**SUPPLIED DATA:**

·····

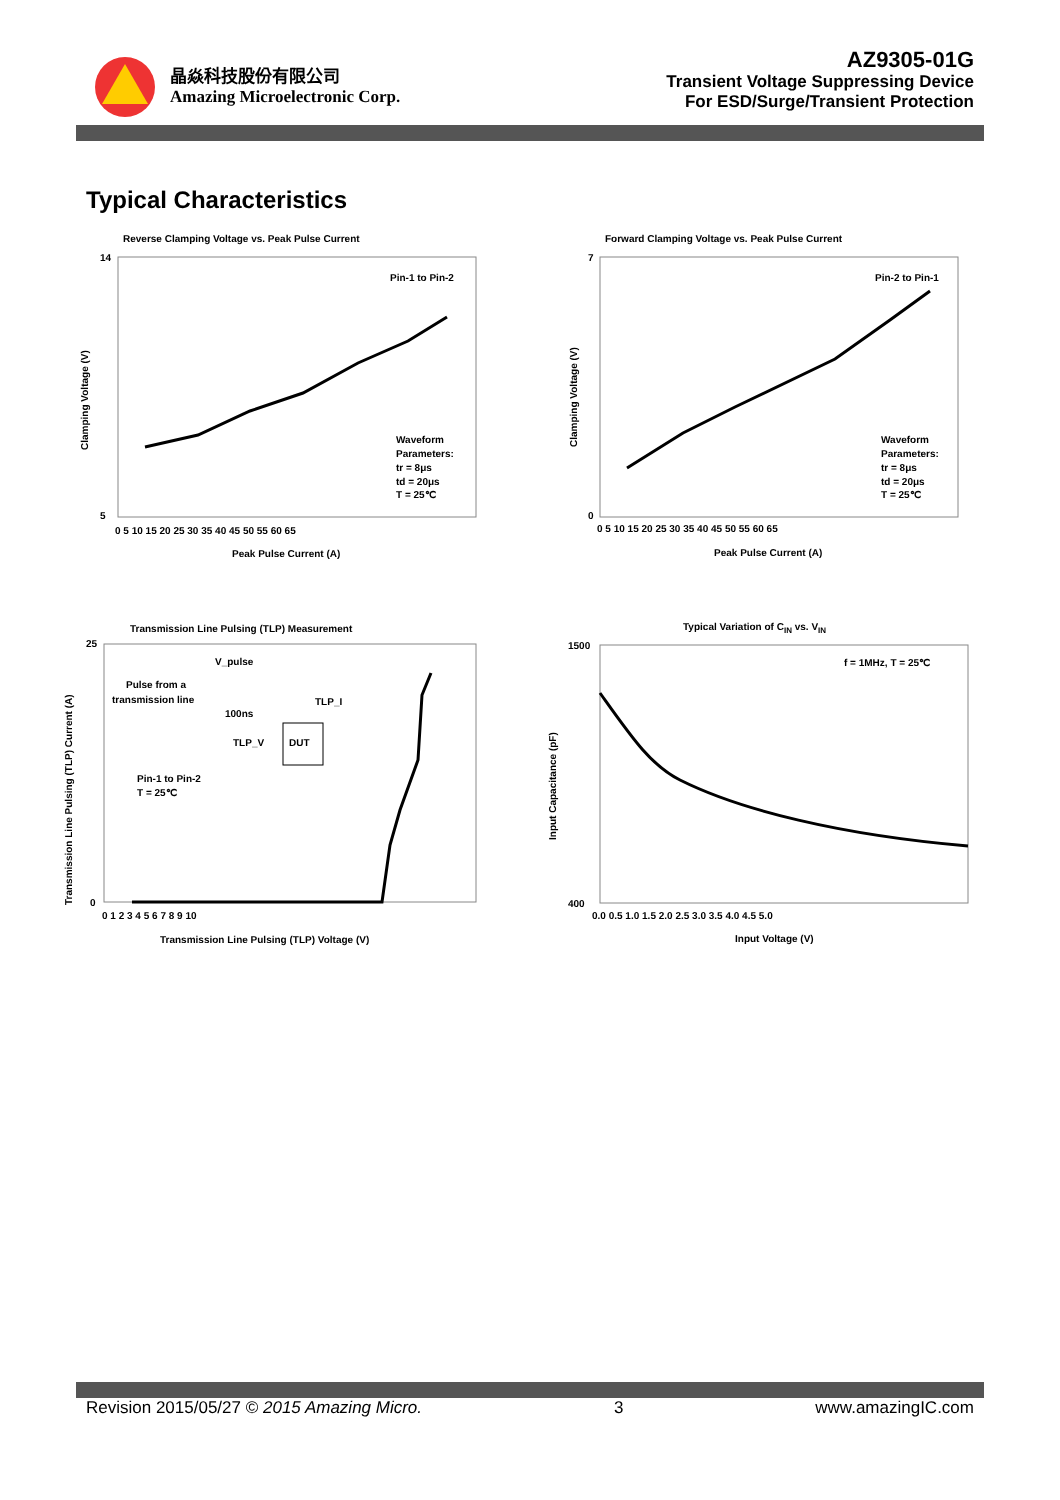晶焱科技股份有限公司
Amazing Microelectronic Corp.
AZ9305-01G
Transient Voltage Suppressing Device
For ESD/Surge/Transient Protection
Typical Characteristics
Reverse Clamping Voltage vs. Peak Pulse Current
Pin-1 to Pin-2
Waveform
Parameters:
tr = 8μs
td = 20μs
T = 25℃
14
5
0 5 10 15 20 25 30 35 40 45 50 55 60 65
Peak Pulse Current (A)
Clamping Voltage (V)
Forward Clamping Voltage vs. Peak Pulse Current
Pin-2 to Pin-1
Waveform
Parameters:
tr = 8μs
td = 20μs
T = 25℃
7
0
0 5 10 15 20 25 30 35 40 45 50 55 60 65
Peak Pulse Current (A)
Clamping Voltage (V)
Transmission Line Pulsing (TLP) Measurement
V_pulse
Pulse from a
transmission line
100ns
TLP_I
TLP_V
DUT
Pin-1 to Pin-2
T = 25℃
25
0
0 1 2 3 4 5 6 7 8 9 10
Transmission Line Pulsing (TLP) Voltage (V)
Transmission Line Pulsing (TLP) Current (A)
Typical Variation of CIN vs. VIN
f = 1MHz, T = 25℃
1500
400
0.0 0.5 1.0 1.5 2.0 2.5 3.0 3.5 4.0 4.5 5.0
Input Voltage (V)
Input Capacitance (pF)
Revision 2015/05/27 © 2015 Amazing Micro. 3 www.amazingIC.com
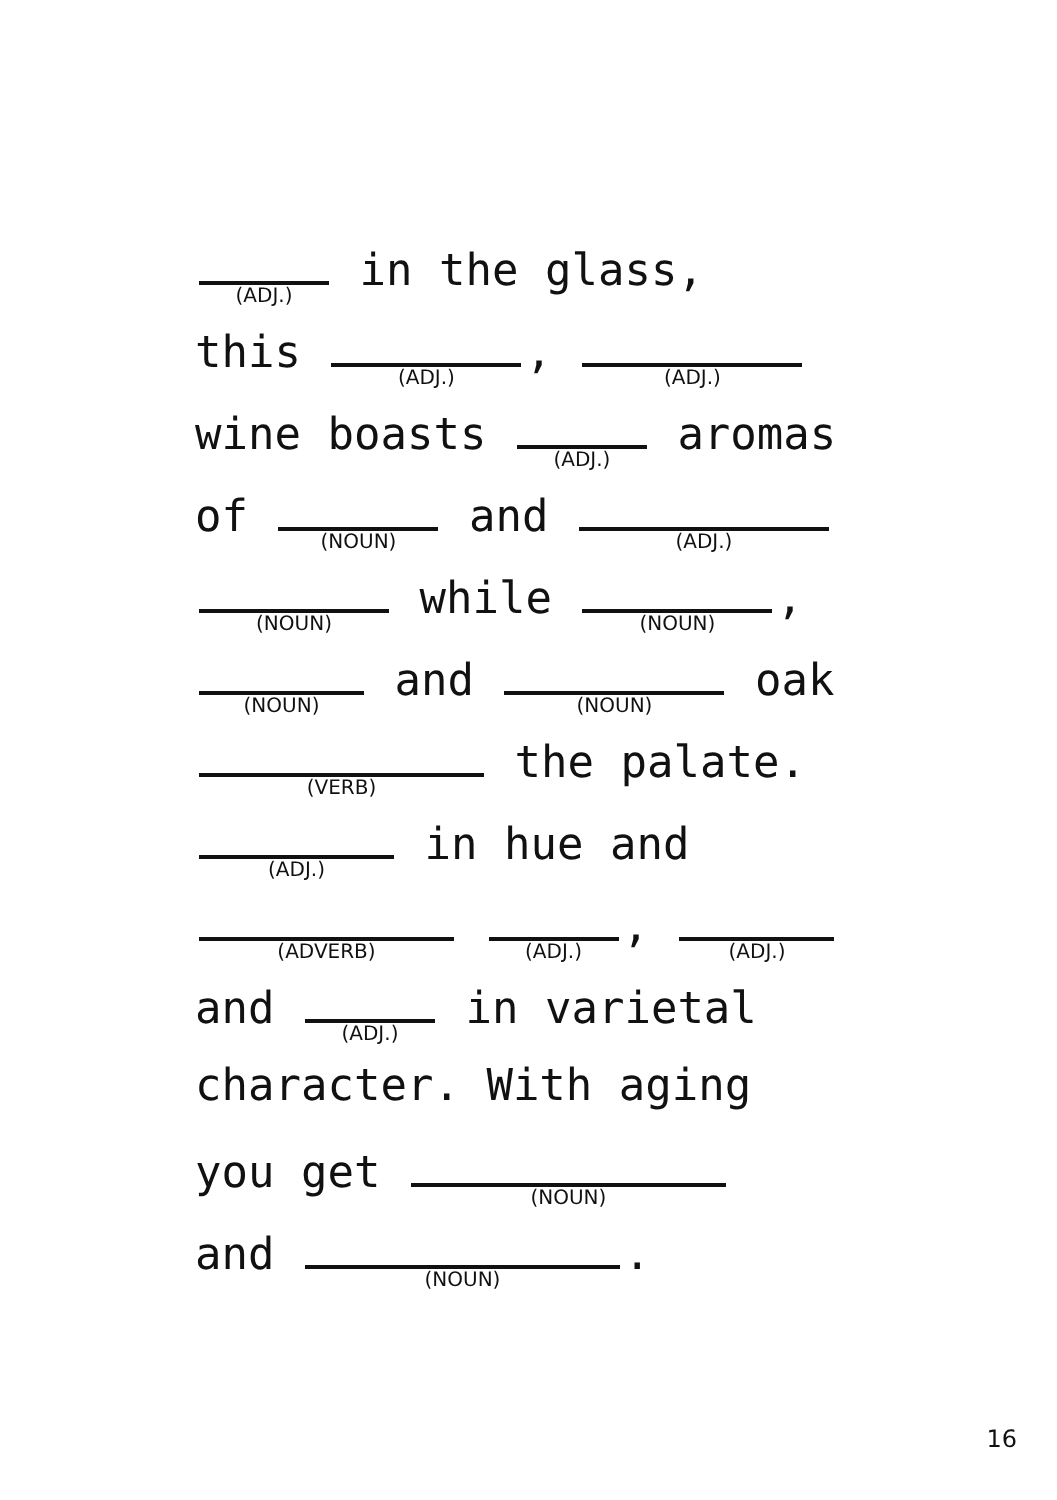(ADJ.) in the glass,
this (ADJ.), (ADJ.)
wine boasts (ADJ.) aromas
of (NOUN) and (ADJ.)
(NOUN) while (NOUN),
(NOUN) and (NOUN) oak
(VERB) the palate.
(ADJ.) in hue and
(ADVERB) (ADJ.), (ADJ.)
and (ADJ.) in varietal
character. With aging
you get (NOUN)
and (NOUN).
16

·····

**THE PROBLEM:**
If a line of the listing above holds the string "Voltage", copy it.

**TASK RESULT:**
Transient Voltage Suppressing Device
Reverse Clamping Voltage vs. Peak Pulse Current
Clamping Voltage (V)
Forward Clamping Voltage vs. Peak Pulse Current
Clamping Voltage (V)
Transmission Line Pulsing (TLP) Voltage (V)
Input Voltage (V)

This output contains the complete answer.